For some time economists have theorized that health care often does not follow traditional demand and supply models and that, in particular, the volume of physician services supplied does not seem to go down when prices are reduced. A new piece of research looks into this link in regard to Medicare fee changes. (Inquiry Article) (Abstract Only) Many observers have noted that Medicare volume appeared to increase when fees stayed flat or were even reduced, and have therefore speculated that physicians were engaging in volume offset behavior.
In this research, the authors construct a complex economic model utilizing Medicare claims linked to physician survey data regarding their practices. They find that in fact, physician behavior appears to correspond with general economic supply theory. That is, when profitability falls, services delivered fall and when profitability rises, services supplied rise. Since physicians control demand much more than in other industries, demand more closely will track supply. In addition, the presence of third-party payment may desensitize patients to normal impacts of price on demand.

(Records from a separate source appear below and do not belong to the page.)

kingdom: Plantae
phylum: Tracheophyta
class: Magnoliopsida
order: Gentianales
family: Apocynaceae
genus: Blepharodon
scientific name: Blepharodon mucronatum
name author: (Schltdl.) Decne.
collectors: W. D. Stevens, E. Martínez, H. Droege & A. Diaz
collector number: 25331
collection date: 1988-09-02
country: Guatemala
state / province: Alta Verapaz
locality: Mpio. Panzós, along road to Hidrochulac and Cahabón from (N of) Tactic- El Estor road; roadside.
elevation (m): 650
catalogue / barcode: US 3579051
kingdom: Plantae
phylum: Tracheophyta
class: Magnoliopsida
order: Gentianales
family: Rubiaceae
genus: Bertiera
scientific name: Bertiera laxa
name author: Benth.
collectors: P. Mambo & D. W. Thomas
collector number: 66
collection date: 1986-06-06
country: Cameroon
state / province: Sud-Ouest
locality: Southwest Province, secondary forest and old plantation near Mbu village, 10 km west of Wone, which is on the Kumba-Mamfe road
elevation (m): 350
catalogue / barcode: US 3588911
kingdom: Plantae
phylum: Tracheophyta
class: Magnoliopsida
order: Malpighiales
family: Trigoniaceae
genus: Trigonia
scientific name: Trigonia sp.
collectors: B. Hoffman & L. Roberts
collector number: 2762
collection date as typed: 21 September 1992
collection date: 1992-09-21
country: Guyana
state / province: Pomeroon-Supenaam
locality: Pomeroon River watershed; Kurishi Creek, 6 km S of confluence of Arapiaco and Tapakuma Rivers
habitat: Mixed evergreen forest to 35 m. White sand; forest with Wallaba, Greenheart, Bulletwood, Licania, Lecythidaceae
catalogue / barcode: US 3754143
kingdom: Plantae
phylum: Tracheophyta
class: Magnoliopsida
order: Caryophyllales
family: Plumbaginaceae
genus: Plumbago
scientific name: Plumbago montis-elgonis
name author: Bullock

Because this is a model, as opposed to a cause and effect randomized trial for example, some skepticism should be attached to the results. The authors do suggest that one possibility is that physician costs have fallen as fast or faster than Medicare fees, so that performing more services in fact is just profit-maximizing behavior. They also find that physicians who are on salary show much less of a tendency to vary volume when Medicare fees are changed. Putting all physicians on salary, their model suggests, would result in very significant health expenditure reductions. Overall the research poses some interesting followup questions and provides some potentially useful guidance on how to use Medicare fee changes to encourage use of high-value services and reduce wasteful or inappropriate ones. It also appears to validate physician delivery of medical care as significantly affected by economic considerations, which physicians often deny.